* _TRECHO_:
# # # # # # #
Todos sabem o poder que a internet tem de criar celebridades, e embora todos saibam que ela também tem o poder de destruir pessoas em instantes esquecem deste pequeno detalhe e deixam que suas emoções se tornem palavras totalmente auto-destrutivas.

Antigamente era possível que se falasse ou comentasse alguma “merda” e este comentário moresse no grupo de amigos ou no máximo há algumas poucas pessoas próximas. Veio a internet, o Email, as redes sociais e agora o Twitter e Facebook que permitem que qualquer um fale o que pensa no exato momento em que as palavras lhe vem a mente. Em instantes estas palavras ditas sem pensar alcançam milhões de pessoas e esta feito o estrago.

O último caso lamentável ocorrido, foi da jovem estudante de direito pauslista Mayara Petruso, que independente de interesse partidário deveria estar feliz pela eleição da primeira presidente mulher do Brasil, mostrou ao mundo em palavras que ficarão eternizadas como momentos de xenofobia e preconceito puro. Em um post infeliz ela escreveu na calada da madrugada do dia 01, a mensagem: “Nordestisto não é gente, faça um favor a Sp, mate um nordestino afogado!”.

No dia seguinte já não era possível encontrar mais o seu perfil na internet, mas pessoas que estavam online no momento fatídico fizeram uma cópia das mensagens que ela deixou, e fizeram o favor de repassar ao mundo, como uma forma de alertar contra o preconceito.

Nasce então uma campanha no twitter, #Orgulhodesernordestino, onde nordestinos ou não que ficaram inconformados com o caso, reagem contra o preconceito.

Agora resta saber, será que algo irá acontecer? Será que ela aprendeu a lição? É este o tipo de profissionais que o Brasil espera para os próximos anos? Pessoas preconceituosas em cargos que podem decidir o rumo da vida de outras pessoas? Pensem nisso… e para evitar que outros casos infelizes como estes acontençam vale a pena rever a lei contra o preconceito, que por sinal ela deveria saber muito bem. E lembrar que o que o mundo precisa hoje em dia é de amor e respeito, que todos digam não ao preconceito, a xenofobia, ao bullying.
# # # # # # #
* _DADOS_:
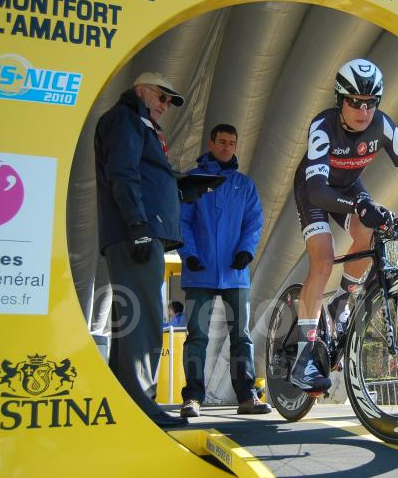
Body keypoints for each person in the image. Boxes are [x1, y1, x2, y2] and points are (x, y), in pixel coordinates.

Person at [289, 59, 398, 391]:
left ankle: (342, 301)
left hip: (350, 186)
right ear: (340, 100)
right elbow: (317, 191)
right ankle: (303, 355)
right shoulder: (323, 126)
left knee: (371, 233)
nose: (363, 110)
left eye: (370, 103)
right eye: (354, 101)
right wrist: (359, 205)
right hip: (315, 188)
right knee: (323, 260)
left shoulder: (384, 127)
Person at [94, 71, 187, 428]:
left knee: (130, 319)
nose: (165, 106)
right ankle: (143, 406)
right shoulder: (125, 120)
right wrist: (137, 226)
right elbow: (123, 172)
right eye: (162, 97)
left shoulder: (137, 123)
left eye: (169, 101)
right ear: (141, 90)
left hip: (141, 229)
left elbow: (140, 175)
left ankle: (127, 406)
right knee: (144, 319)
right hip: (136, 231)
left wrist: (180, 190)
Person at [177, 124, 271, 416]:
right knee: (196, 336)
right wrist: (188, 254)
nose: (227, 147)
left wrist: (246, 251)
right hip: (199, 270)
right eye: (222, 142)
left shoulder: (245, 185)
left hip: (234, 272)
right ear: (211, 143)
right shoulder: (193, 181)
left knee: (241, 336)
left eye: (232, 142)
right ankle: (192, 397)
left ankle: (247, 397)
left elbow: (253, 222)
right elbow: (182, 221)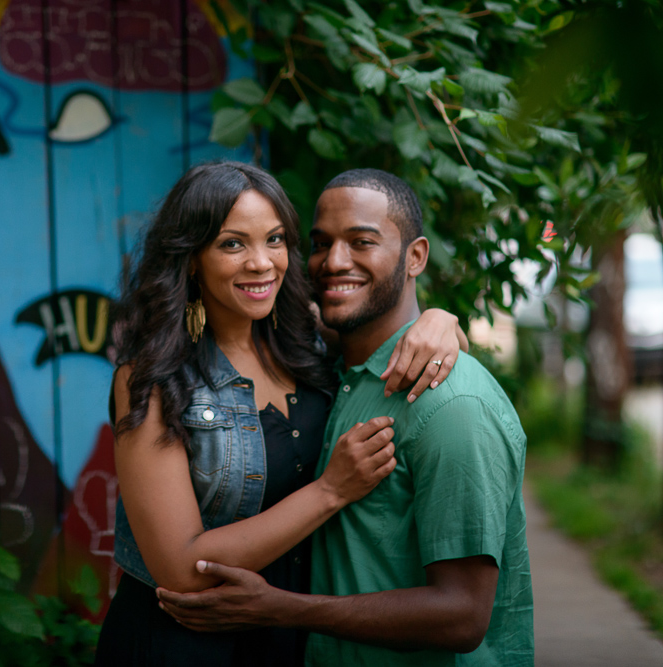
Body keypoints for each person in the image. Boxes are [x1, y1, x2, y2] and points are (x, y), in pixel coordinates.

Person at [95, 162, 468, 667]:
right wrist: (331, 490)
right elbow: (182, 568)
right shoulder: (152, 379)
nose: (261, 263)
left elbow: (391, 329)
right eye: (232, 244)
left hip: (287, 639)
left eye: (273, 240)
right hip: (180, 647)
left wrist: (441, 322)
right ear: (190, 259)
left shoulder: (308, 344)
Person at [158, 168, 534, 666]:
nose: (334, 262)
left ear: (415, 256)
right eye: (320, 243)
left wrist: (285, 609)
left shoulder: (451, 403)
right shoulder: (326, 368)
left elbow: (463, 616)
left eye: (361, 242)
# # # # # # #
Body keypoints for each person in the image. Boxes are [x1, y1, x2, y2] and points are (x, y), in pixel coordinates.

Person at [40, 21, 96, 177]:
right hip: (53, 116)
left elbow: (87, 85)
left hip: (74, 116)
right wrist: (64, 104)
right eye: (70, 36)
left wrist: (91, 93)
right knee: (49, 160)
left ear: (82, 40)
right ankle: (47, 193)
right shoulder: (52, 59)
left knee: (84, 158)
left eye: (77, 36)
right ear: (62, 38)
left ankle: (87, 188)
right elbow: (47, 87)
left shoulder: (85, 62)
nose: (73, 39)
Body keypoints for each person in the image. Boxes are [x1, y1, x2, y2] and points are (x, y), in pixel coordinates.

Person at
# # # # # # #
* _EXERCÍCIOS_:
• 1. Responda com base no texto sobre o caso Mayara Petruso:
(a) Qual curso Mayara Petruso fazia?
(b) Em que dia e em que parte do dia ela escreveu a mensagem?
(c) Que campanha nasceu no Twitter em reação ao caso?
• 2. Enumere os meios que, segundo o texto sobre o caso Mayara Petruso, vieram e permitem que qualquer um fale o que pensa no exato momento em que as palavras lhe vêm à mente.
• 3. Retome o texto sobre o caso Mayara Petruso a partir do ponto em que ele termina.
As entradas não têm relação com o texto sobre o caso Mayara Petruso.

* _RESPOSTAS_:
• 1.
(a) Direito.
(b) No dia 01, na calada da madrugada.
(c) #Orgulhodesernordestino.

• 2. A internet, o Email, as redes sociais, o Twitter e o Facebook.

• 3.
A LEI Nº 7.716/89

No Brasil, o primeiro diploma a cuidar especificamente do preconceito e da  foi a Lei nº 1.390, de 3 de julho de 1951, denominada Lei Afonso Arinos, de autoria do então deputado federal pelo estado de Minas Gerais, Afonso Arinos de Melo Franco.

A ela se seguiu a Lei nº 7.716, de 15 de janeiro de 1989, até hoje em vigor, que foi modificada pela Lei nº 9.459, de 13 de maio de 1997, que alargou significativamente seu alcance, apontando expressamente a discriminação e acrescendo os crimes resultantes de preconceito ou discriminação de etnia, religião ou procedência nacional.

A referida Lei nº 7.716/89, no art. 1º, estabelece punição aos crimes resultantes de discriminação ou preconceito de raça, cor, etnia, religião ou procedência nacional, sem, entretanto, esclarecer os precisos contornos de cada uma dessas expressões.

Raça pode ser definida como cada um dos grupos em que se subdividem algumas espécies animais (no caso específico da lei – o homem), e cujos caracteres diferenciais se conservam através das gerações (Ex.: raça branca, amarela, negra).

Cor indica a coloração da pele em geral (branca, preta, vermelha, amarela, parda).

A pena prevista pra esse tipo de crime é reclusão de 1 a 3 anos mais multa.